Dr. Brugge joined the faculty of the Department of Cell Biology at Harvard Medical School in July 1997 and became the Chair of this department in 2004. The recipient of numerous awards for her scientific accomplishments, she has been elected to the American Academy of Arts and Sciences, the National Academy of Sciences and the Institute of Medicine.

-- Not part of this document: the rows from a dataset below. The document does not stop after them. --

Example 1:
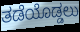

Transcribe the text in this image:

ತಡೆಯೊಡ್ಡಲು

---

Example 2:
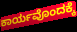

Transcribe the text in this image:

ಕಾರ್ಯವೊಂದಕ್ಕೆ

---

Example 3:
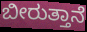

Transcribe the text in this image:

ಬೀರುತ್ತಾನೆ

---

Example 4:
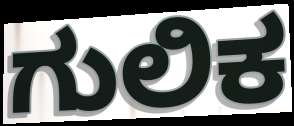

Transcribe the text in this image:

ಗುಲಿಕ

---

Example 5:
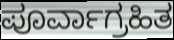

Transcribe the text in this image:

ಪೂರ್ವಾಗ್ರಹಿತ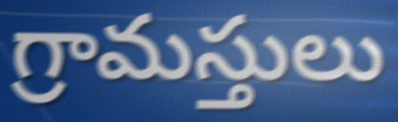
గ్రామస్తులు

Dr. Brugge’s research has focused on epithelial cell biology, encompassing both normal physiology and pathological conditions such as breast cancer. Her approach emphasizes the use of 3-dimensional culture models, which more closely mimic the in vivo state. These spherical lumen-containing cell clusters have been employed to study the molecular basis of various processes, including epithelial cell morphogenesis, apoptosis, and migration. Her recent high-profile findings pertaining to breast epithelial cell migration employed a high throughput siRNA technology coupled with rigorous confirmatory experiments to screen for genes that modulate the ability of human breast cancer cells to repair a wound. This study uncovered 42 genes that heretofore were not linked to cell migration, thus adding significantly to our knowledge base for this important cellular phenomenon. In conjunction with the publication of these findings, the lab has publicly released an interactive database that facilitates easy access to the wealth of data generated from this large scale siRNA study, thus setting a new standard for public access to laboratory data.

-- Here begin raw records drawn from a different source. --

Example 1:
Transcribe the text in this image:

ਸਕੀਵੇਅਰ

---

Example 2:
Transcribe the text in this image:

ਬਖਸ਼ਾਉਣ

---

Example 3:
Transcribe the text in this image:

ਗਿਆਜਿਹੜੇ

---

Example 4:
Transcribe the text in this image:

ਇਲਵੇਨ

Other recent studies have explored the molecular mechanisms associated with mammary gland morphogenesis and lumen formation, a complex process that involves apoptosis and anoikis (i.e., cell detachment-induced apoptosis). The lab has investigated the role of various proteins in these cell death mechanisms, and identified Bmf and Bim as two molecules important for regulating cell death and lumen formation in the mammary gland. Moreover, Bmf expression is regulated by oncogenic signaling pathways, demonstrating an intriguing link between normal tissue morphogenesis and tumorigenesis.